* What this exercise asks:
1. According to the week 3 exercise, what does the variable loc_split10pc indicate when it equals 1?
2. Extend the week 3 exercise onward from its last sentence.

* Supplied text:
§

Week 3 Exercise
This week we looked at various forms of historical data. For the week’s coding task, we’ll be using data from the article by Michalopoulos and Papaioannou. We’ll be using the individual-level public goods (survey) data that they use in conjunction with the spatial data on the locations of ethnic group boundaries and contemporary country borders.
This survey data is a relatively large dataset (over 80K observations) but have no fear: you’ll see that the techniques we use to process these data are no different to what we’ve seen before.
First we read in the data from a csv file as we’ve done before:
library(sf)
library(tidyverse)
library(rnaturalearth)
library(leaflet)
library(stargazer)
mich_data <- read.csv("https://raw.githubusercontent.com/cjbarrie/teaching_material/master/dhs_main.csv")
Each row in this dataset is a survey respondent. A list of the variables included, and their respective codings, is provided below.
Number | Variable Name | Description |
---|---|---|
[5] | seadist | The distance from respondent’s enumeration area to the nearest coastline. |
[8] | loc_split10pc | equals 1 if the respondent resides in a partitioned ethnic homeland |
[11] | wealth | country-specific quantiles of wealth; constructed by the DHS |
[12] | religion | Seven religion constants (fixed effects). The 7 categories are: Traditional, Islam, Catholic, Protestants, Other Christians, Other, None. |
[13] | marital | A vector of six variables capturing different forms of marital status in the original surveys |
[17] | eduyears | Number of years of education |
The dataset contains many thousands of observations. But this doesn’t change the techniques we use to summarize and understand these data. To get a summary view of these data we can produce some descriptive statistics.

§

* Items from a dataset:

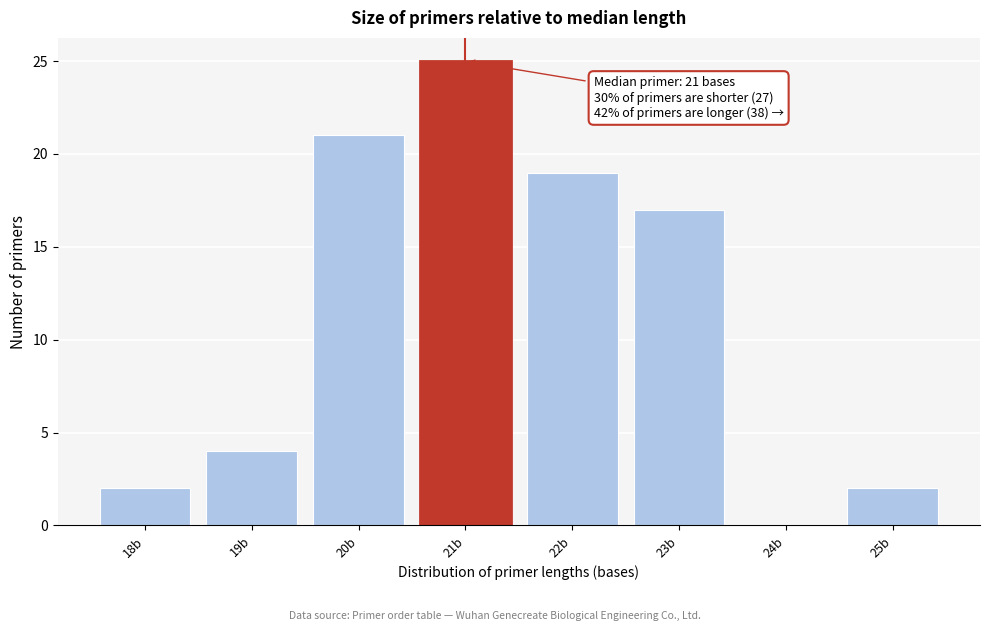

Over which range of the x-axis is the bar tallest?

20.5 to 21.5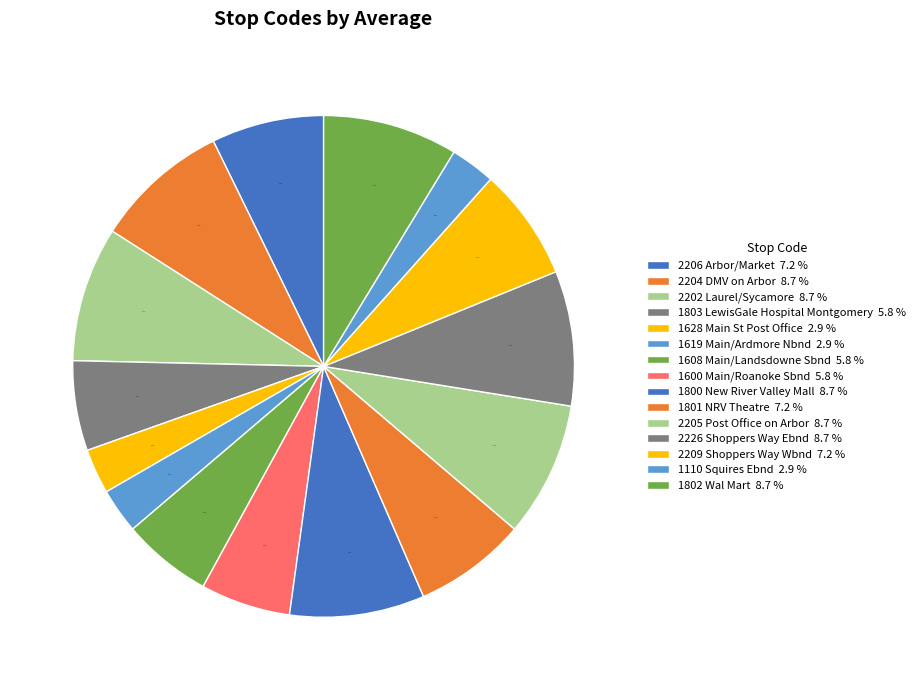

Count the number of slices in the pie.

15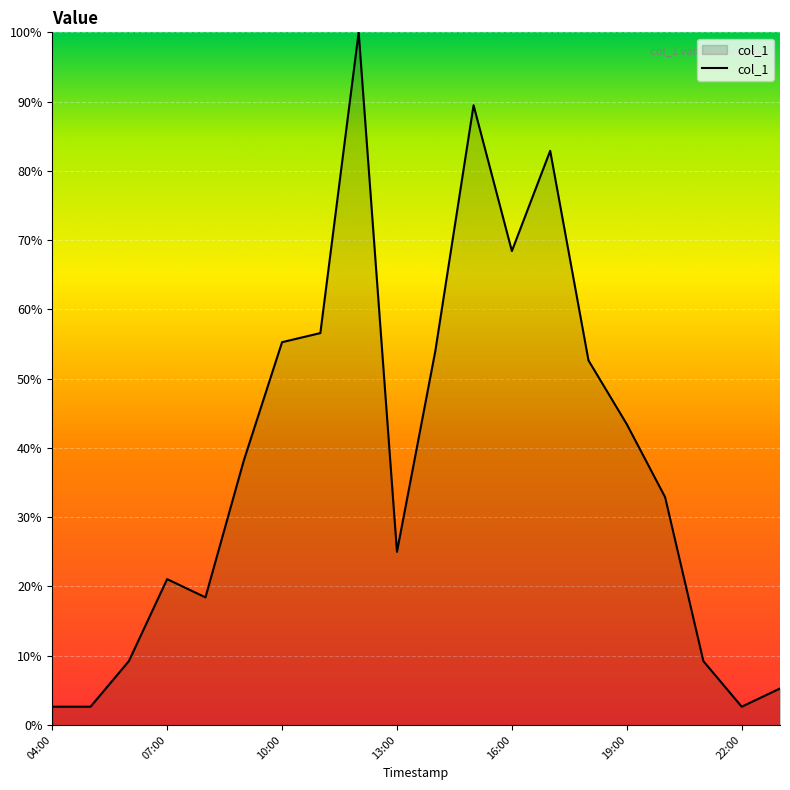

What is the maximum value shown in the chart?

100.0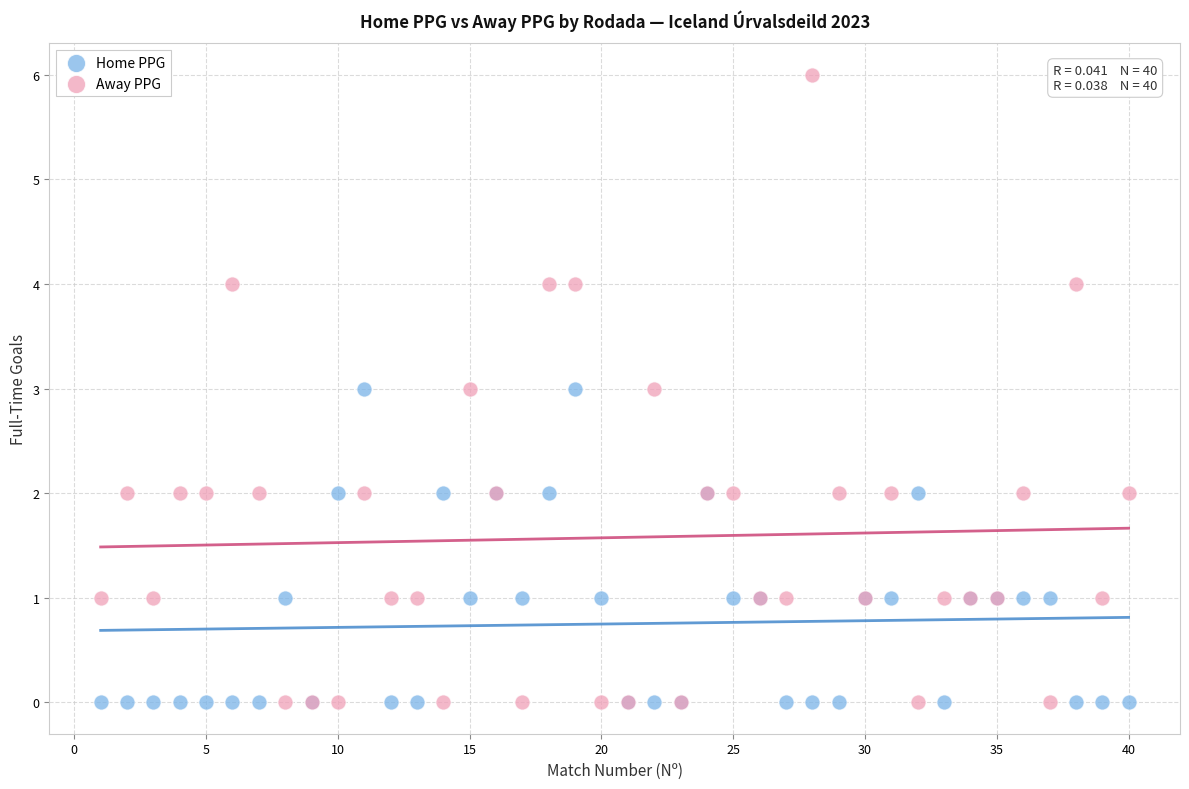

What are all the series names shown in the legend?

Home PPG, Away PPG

§

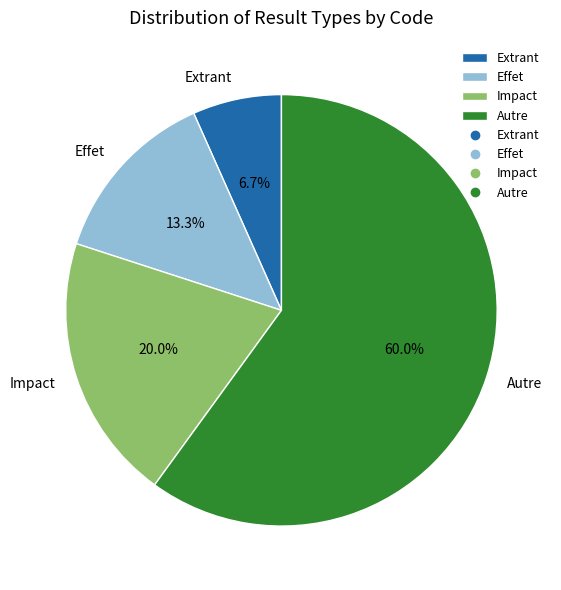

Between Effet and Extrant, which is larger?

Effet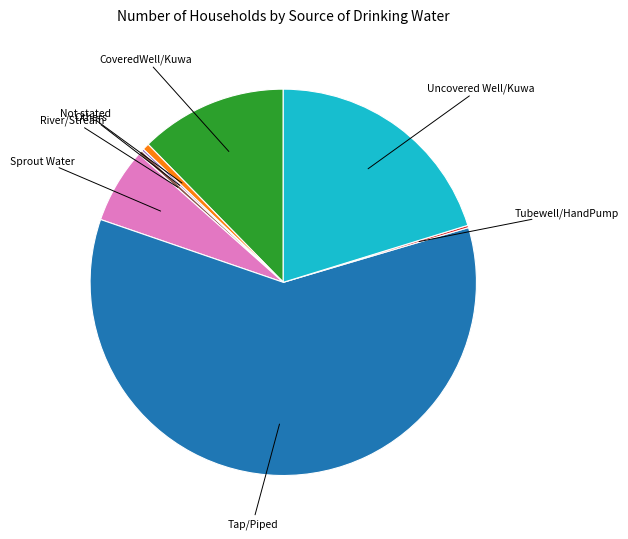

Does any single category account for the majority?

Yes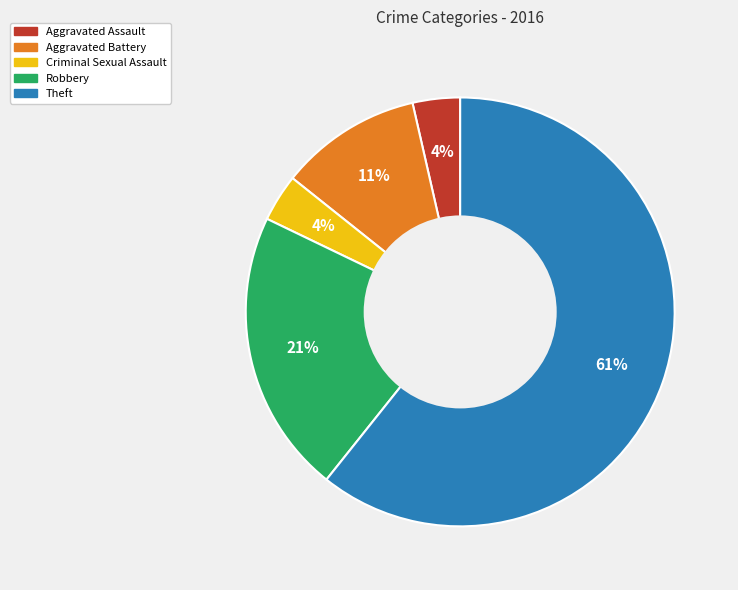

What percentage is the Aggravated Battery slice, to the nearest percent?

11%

§

* Answers for the tasks:
1. That the respondent resides in a partitioned ethnic homeland.

2.
We’ll select a set of other relevant variables from this dataset. These are:
## seadist religion marital eduyears
## Min. :0.0000003 Min. :1.000 Min. :0.0000 Min. : 0.00
## 1st Qu.:0.1660690 1st Qu.:1.000 1st Qu.:0.0000 1st Qu.: 0.00
## Median :0.4335949 Median :2.000 Median :1.0000 Median : 6.00
## Mean :0.4667388 Mean :2.256 Mean :0.7872 Mean : 5.46
## 3rd Qu.:0.7496447 3rd Qu.:3.000 3rd Qu.:1.0000 3rd Qu.: 9.00
## Max. :1.7160016 Max. :7.000 Max. :5.0000 Max. :24.00
## NA's :128
When you analyze data in R, you will at some stage want to produce tables that can be included in your written work. The stargazer package is particularly useful for these purposes. To produce a summary table in plain text format, we can simply type:
##
## ================================================================
## Statistic N Mean St. Dev. Min Pctl(25) Pctl(75) Max
## ----------------------------------------------------------------
## seadist 88,171 0.467 0.337 0.00000 0.166 0.750 1.716
## religion 88,171 2.256 1.458 1 1 3 7
## marital 88,171 0.787 0.919 0 0 1 5
## eduyears 88,043 5.460 4.699 0.000 0.000 9.000 24.000
## ----------------------------------------------------------------
And if wanted to format the variable names to something more informative than the abbreviated format in which they appear in the dataset, we could type
stargazer(sumdata, type = "text",
covariate.labels=c("Distance to the sea",
"Religion",
"Marital status",
"Education"))
##
## ==========================================================================
## Statistic N Mean St. Dev. Min Pctl(25) Pctl(75) Max
## --------------------------------------------------------------------------
## Distance to the sea 88,171 0.467 0.337 0.00000 0.166 0.750 1.716
## Religion 88,171 2.256 1.458 1 1 3 7
## Marital status 88,171 0.787 0.919 0 0 1 5
## Education 88,043 5.460 4.699 0.000 0.000 9.000 24.000
## --------------------------------------------------------------------------
You can consult the documentation for the stargazer package here. To save the output directly to word, we just need to change the type
option to "html"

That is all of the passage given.